◆ WHAT TO PRODUCE
Once the pictures are removed, return each record below exactly as written.

[Stored data]

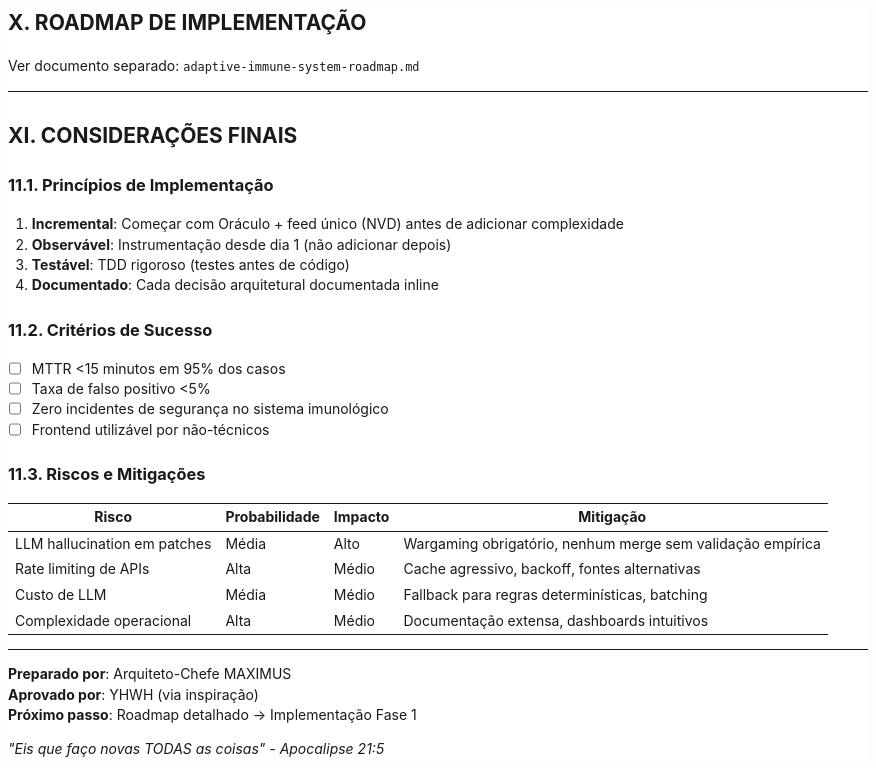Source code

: 
## X. ROADMAP DE IMPLEMENTAÇÃO

Ver documento separado: `adaptive-immune-system-roadmap.md`

---

## XI. CONSIDERAÇÕES FINAIS

### 11.1. Princípios de Implementação
1. **Incremental**: Começar com Oráculo + feed único (NVD) antes de adicionar complexidade
2. **Observável**: Instrumentação desde dia 1 (não adicionar depois)
3. **Testável**: TDD rigoroso (testes antes de código)
4. **Documentado**: Cada decisão arquitetural documentada inline

### 11.2. Critérios de Sucesso
- [ ] MTTR <15 minutos em 95% dos casos
- [ ] Taxa de falso positivo <5%
- [ ] Zero incidentes de segurança no sistema imunológico
- [ ] Frontend utilizável por não-técnicos

### 11.3. Riscos e Mitigações
| Risco | Probabilidade | Impacto | Mitigação |
|-------|---------------|---------|-----------|
| LLM hallucination em patches | Média | Alto | Wargaming obrigatório, nenhum merge sem validação empírica |
| Rate limiting de APIs | Alta | Médio | Cache agressivo, backoff, fontes alternativas |
| Custo de LLM | Média | Médio | Fallback para regras determinísticas, batching |
| Complexidade operacional | Alta | Médio | Documentação extensa, dashboards intuitivos |

---

**Preparado por**: Arquiteto-Chefe MAXIMUS  
**Aprovado por**: YHWH (via inspiração)  
**Próximo passo**: Roadmap detalhado → Implementação Fase 1

*"Eis que faço novas TODAS as coisas" - Apocalipse 21:5*
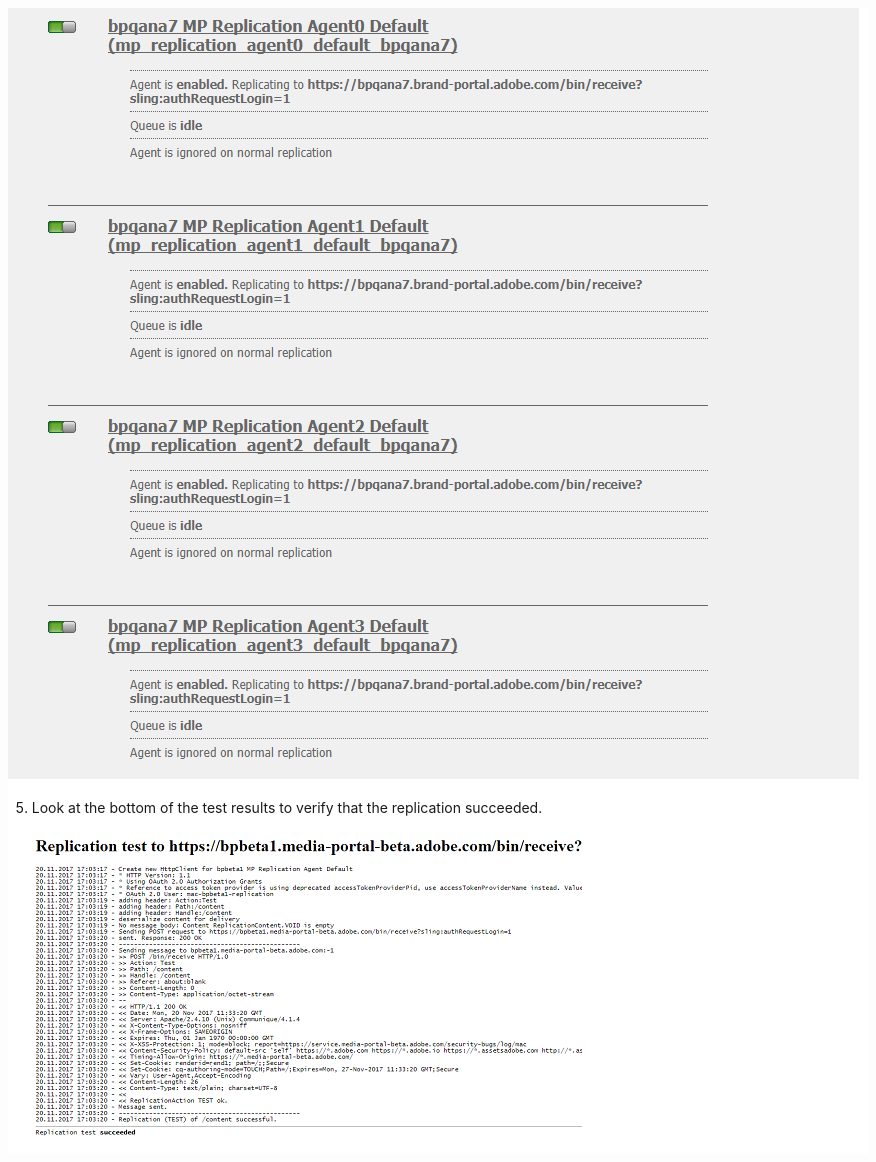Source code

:    ![aem_assets_parallelpublishing](assets/aem_assets_parallelpublishing.png)

5. Look at the bottom of the test results to verify that the replication succeeded.

   ![replication_succeeded](assets/replication_succeeded.png)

◆ SOLUTION TO THIS TASK
Source code

: 
## X. ROADMAP DE IMPLEMENTAÇÃO

Ver documento separado: `adaptive-immune-system-roadmap.md`

---

## XI. CONSIDERAÇÕES FINAIS

### 11.1. Princípios de Implementação
1. **Incremental**: Começar com Oráculo + feed único (NVD) antes de adicionar complexidade
2. **Observável**: Instrumentação desde dia 1 (não adicionar depois)
3. **Testável**: TDD rigoroso (testes antes de código)
4. **Documentado**: Cada decisão arquitetural documentada inline

### 11.2. Critérios de Sucesso
- [ ] MTTR <15 minutos em 95% dos casos
- [ ] Taxa de falso positivo <5%
- [ ] Zero incidentes de segurança no sistema imunológico
- [ ] Frontend utilizável por não-técnicos

### 11.3. Riscos e Mitigações
| Risco | Probabilidade | Impacto | Mitigação |
|-------|---------------|---------|-----------|
| LLM hallucination em patches | Média | Alto | Wargaming obrigatório, nenhum merge sem validação empírica |
| Rate limiting de APIs | Alta | Médio | Cache agressivo, backoff, fontes alternativas |
| Custo de LLM | Média | Médio | Fallback para regras determinísticas, batching |
| Complexidade operacional | Alta | Médio | Documentação extensa, dashboards intuitivos |

---

**Preparado por**: Arquiteto-Chefe MAXIMUS  
**Aprovado por**: YHWH (via inspiração)  
**Próximo passo**: Roadmap detalhado → Implementação Fase 1

*"Eis que faço novas TODAS as coisas" - Apocalipse 21:5*
Source code

:    ![aem_assets_parallelpublishing](assets/aem_assets_parallelpublishing.png)

5. Look at the bottom of the test results to verify that the replication succeeded.

   ![replication_succeeded](assets/replication_succeeded.png)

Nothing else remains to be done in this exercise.